Here is the question:
Transform $\textbf{A} = \hat{\mathbf{x}} 2 - \hat{\mathbf{y}}5 + \hat{\mathbf{z}}3$ into cylindrical coordinates at point ($x=-2, y=3, z=1$).
What I have tried is this: consider the point the exercise has given and find $r$ and $\theta$ with it. This leads to
$$r = \sqrt{(-2)^2 + 3^2} = \sqrt{13}, \quad \cos \theta = \frac{-2}{\sqrt{13}}, \sin \theta = \frac{3}{\sqrt{13}}.$$
The book gives the relation
$$ \begin{bmatrix} A_r \\ A_{\theta} \\ A_z \end{bmatrix} = \begin{bmatrix} \cos \theta & \sin \theta & 0 \\ - \sin \theta & \cos \theta & 0 \\ 0 & 0 & 1 \end{bmatrix} \begin{bmatrix} A_x \\ A_y \\ A_z \end{bmatrix} $$
as the relation of the coordinates. Using this, I plugged the values of $\cos \theta, \sin \theta$ I found and took $A_x = 2, A_y = -5, A_z = 3$. Therefore,
$$ \begin{bmatrix} A_r \\ A_{\theta} \\ A_z \end{bmatrix} = \begin{bmatrix} 2 \cos \theta - 5 \sin \theta \\ - 2 \sin \theta -5 \cos \theta \\ 3 \end{bmatrix} = \begin{bmatrix} \frac{2 \cdot (-2) - 5 \cdot (3)}{\sqrt{13}} \\ \frac{-2 \cdot (-2) -5 \cdot (3)}{\sqrt{13}} \\ 3 \end{bmatrix} = \begin{bmatrix} \frac{-19}{\sqrt{13}} \\ \frac{- 11}{\sqrt{13}} \\ 3 \end{bmatrix}. $$
This gives approximately $(A_r, A_{\theta}, A_z) = (- 5.27, 3.05, 3)$, but the answer is
$$\textbf{A} = \hat{\mathbf{r}} 5.27 - \hat{\mathbf{\theta}}1.11 + \hat{\mathbf{z}}3.$$
Seemingly I get a wrong sign for the first coordinate and the second one is completely off. What am I doing wrong (if so)?
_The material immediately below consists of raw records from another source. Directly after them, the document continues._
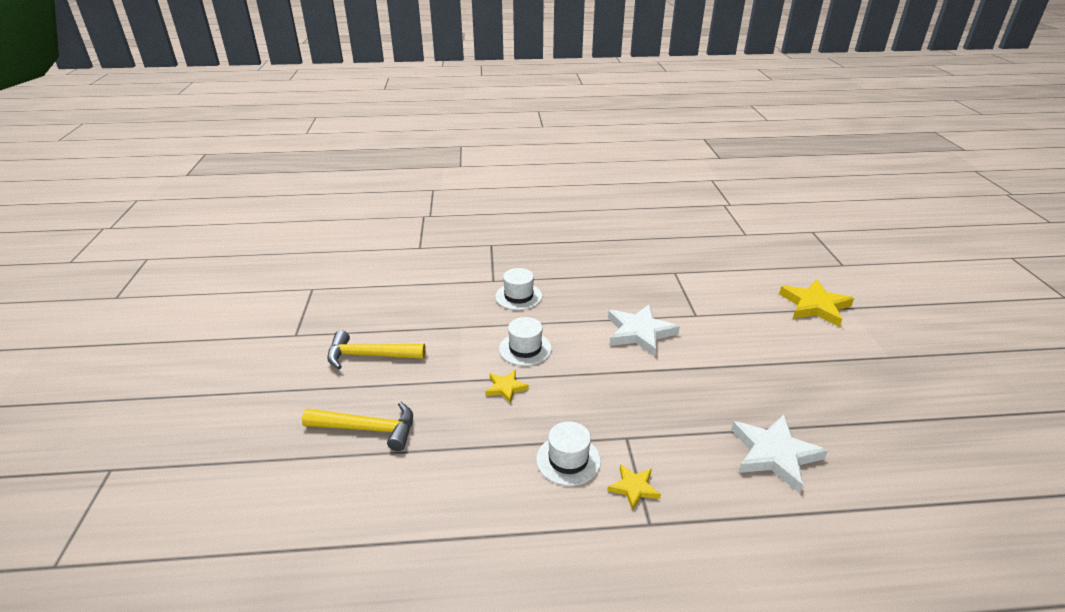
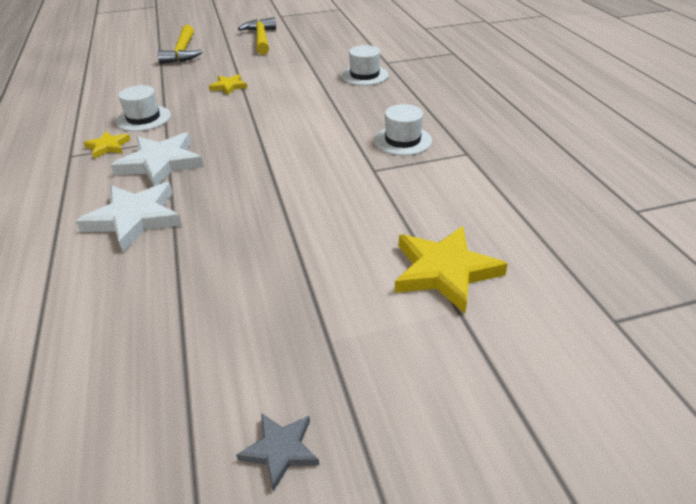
camera: 80 degrees right, 5 degrees up
white hat [499,317,552,366] -> white hat moved to [374,104,432,155]
white star [608,304,680,356] -> white star moved to [111,132,204,186]
none -> grey star [236,413,319,492]

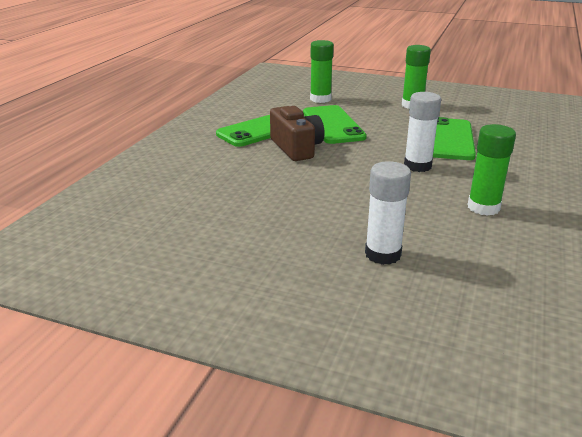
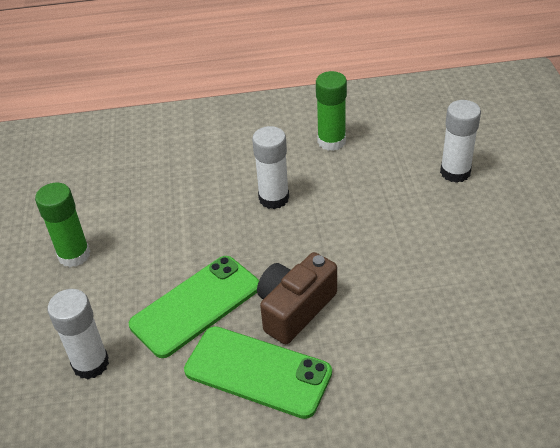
camera: 115 degrees left, 15 degrees up
green glue stick [310,40,334,103] -> white glue stick [47,289,109,379]
green phone [433,117,476,160] -> none

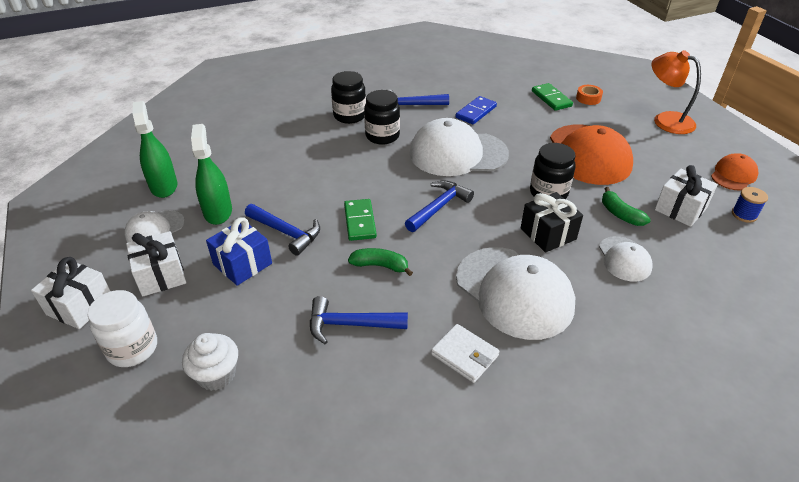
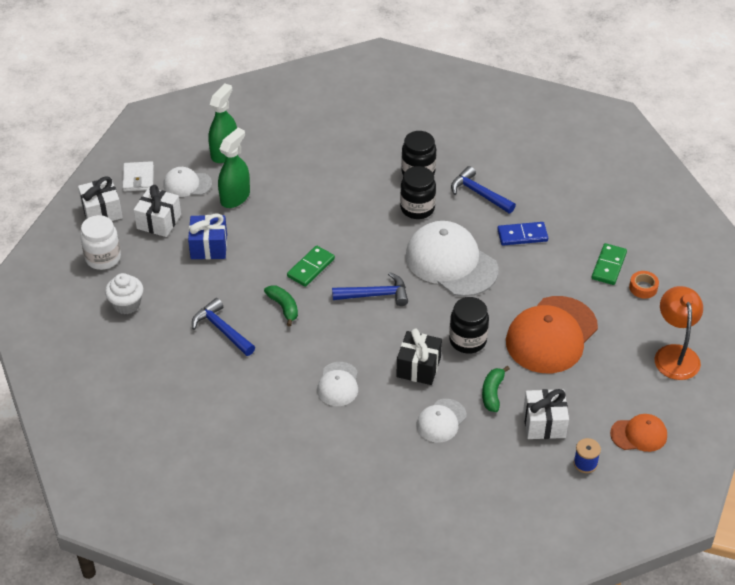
camera: 45 degrees right, 5 degrees up
blue hammer [245,204,320,256] -> none
white wallet [431,324,500,383] -> white wallet moved to [123,161,154,192]
white cap [456,247,575,340] -> white cap [317,362,358,406], size x0.51

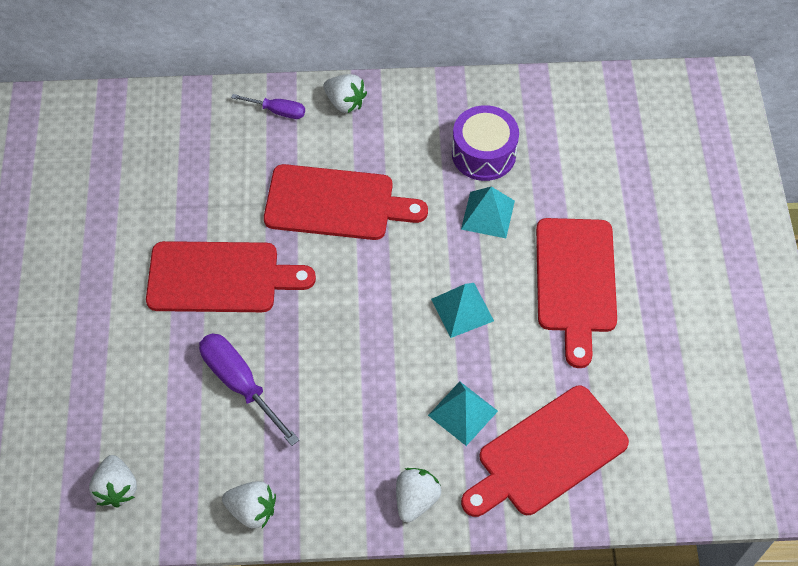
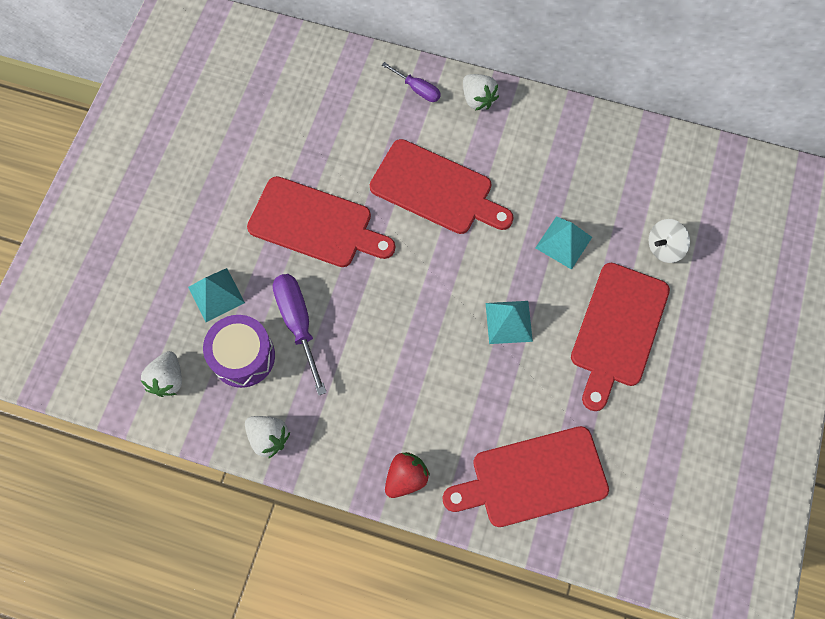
camera: 20 degrees right, 10 degrees up
white strawberry [396,468,441,523] -> red strawberry [385,452,430,498]
turquoise pyramid [428,381,498,446] -> turquoise pyramid moved to [188,268,245,322]
purple drum [452,105,519,181] -> purple drum moved to [203,315,275,388]
none -> white spinning top [649,219,690,263]

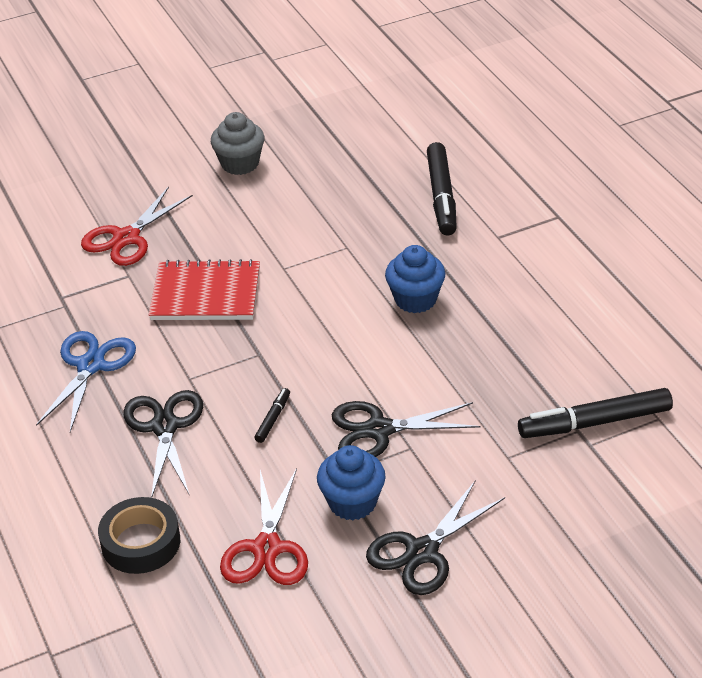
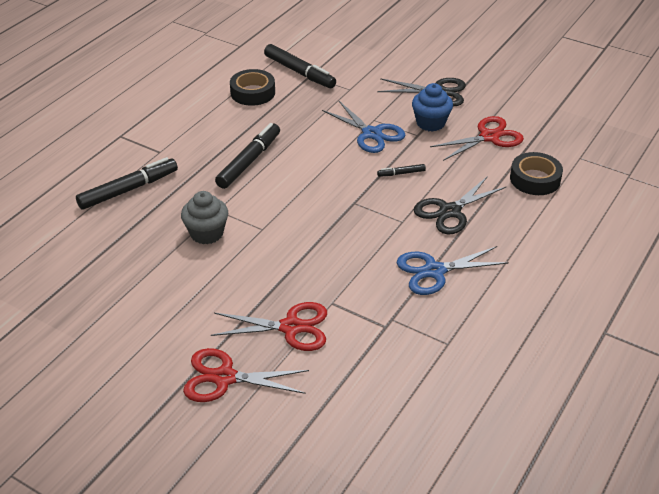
camera: 125 degrees left, 0 degrees up
red notebook [149,259,260,320] -> none
grey cupcake [211,112,265,175] -> grey cupcake moved to [181,191,228,244]
black scissors [332,401,481,457] -> blue scissors [322,101,405,153]
blue cupcake [385,245,445,313] -> black marker [215,123,280,189]
none -> red scissors [183,348,309,402]
none -> black tape [230,69,275,106]

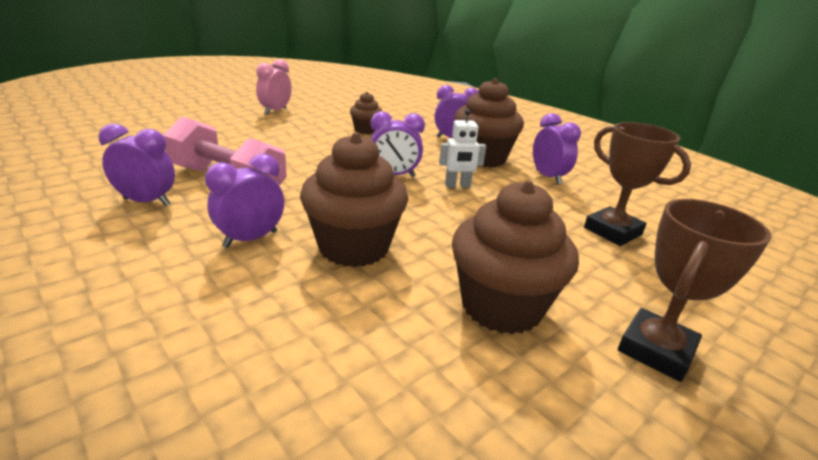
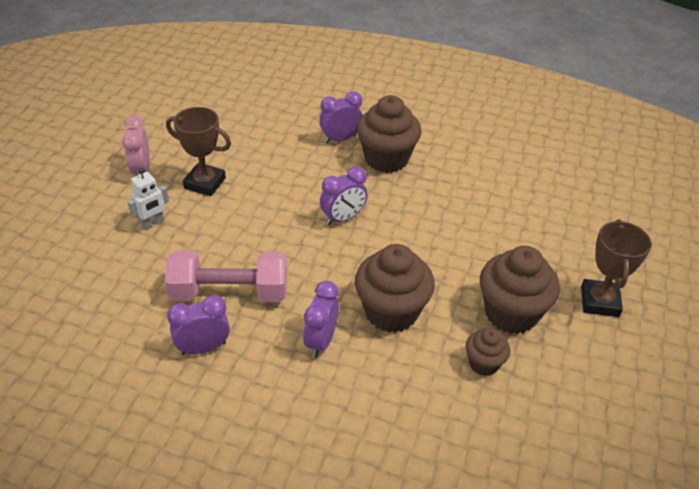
camera: 30 degrees left, 15 degrees up
brown cupcake [350,92,382,134] -> brown cupcake moved to [466,328,510,376]
white robot [439,109,486,188] -> white robot moved to [127,168,169,230]
purple clock [533,113,581,185] -> none
brown trophy [584,122,691,246] -> brown trophy moved to [166,107,231,196]

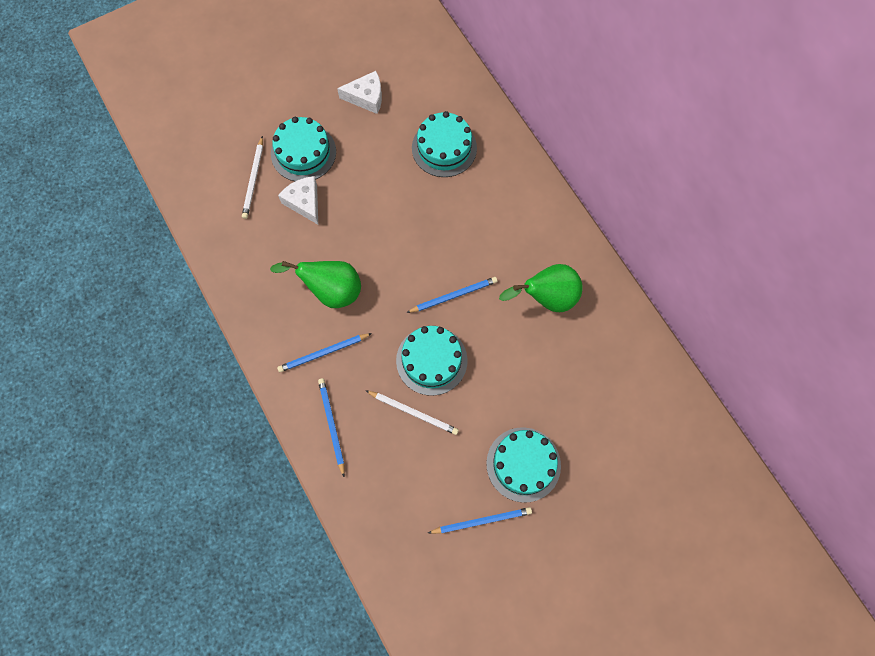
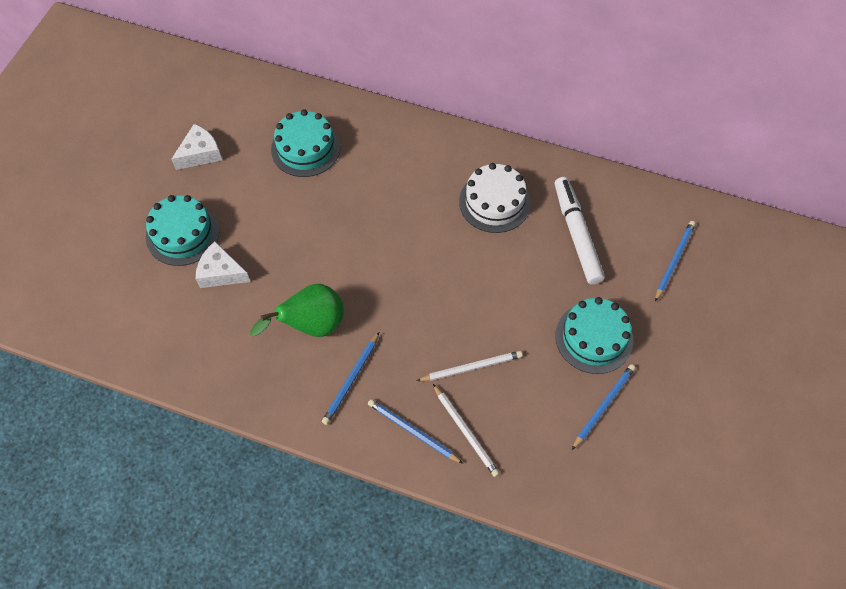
camera: 40 degrees left, 10 degrees down
white pencil [242,136,263,219] -> white pencil moved to [433,384,500,477]
turquoise cake [396,326,468,396] -> none
blue pencil [406,277,497,313] -> blue pencil moved to [655,221,696,302]
green pear [499,264,583,312] -> white cake [459,163,531,233]
none -> white marker [555,177,605,285]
This comes from self-studying electromagnetism using this book, first chapter (vector algebra).
When you substituted in for the trig functions in the $A_{\theta}$ line, you put the values in wrong. You should have $-2\sin \theta - 5 \cos \theta=\frac 1{\sqrt{13}}(2(-2)-5(-2))=\frac 4{\sqrt{13}}\approx 1.11$
Now we have an overall sign error relative to the book. As I draw the picture, the book is wrong. The given point is in the second quadrant, while $\textbf{A}$ points down and toward the origin. $A_r$ is therefore negative. $\textbf{A}$ also points to the left of the radial vector from the point to the origin, so $A_{\theta}$ is positive.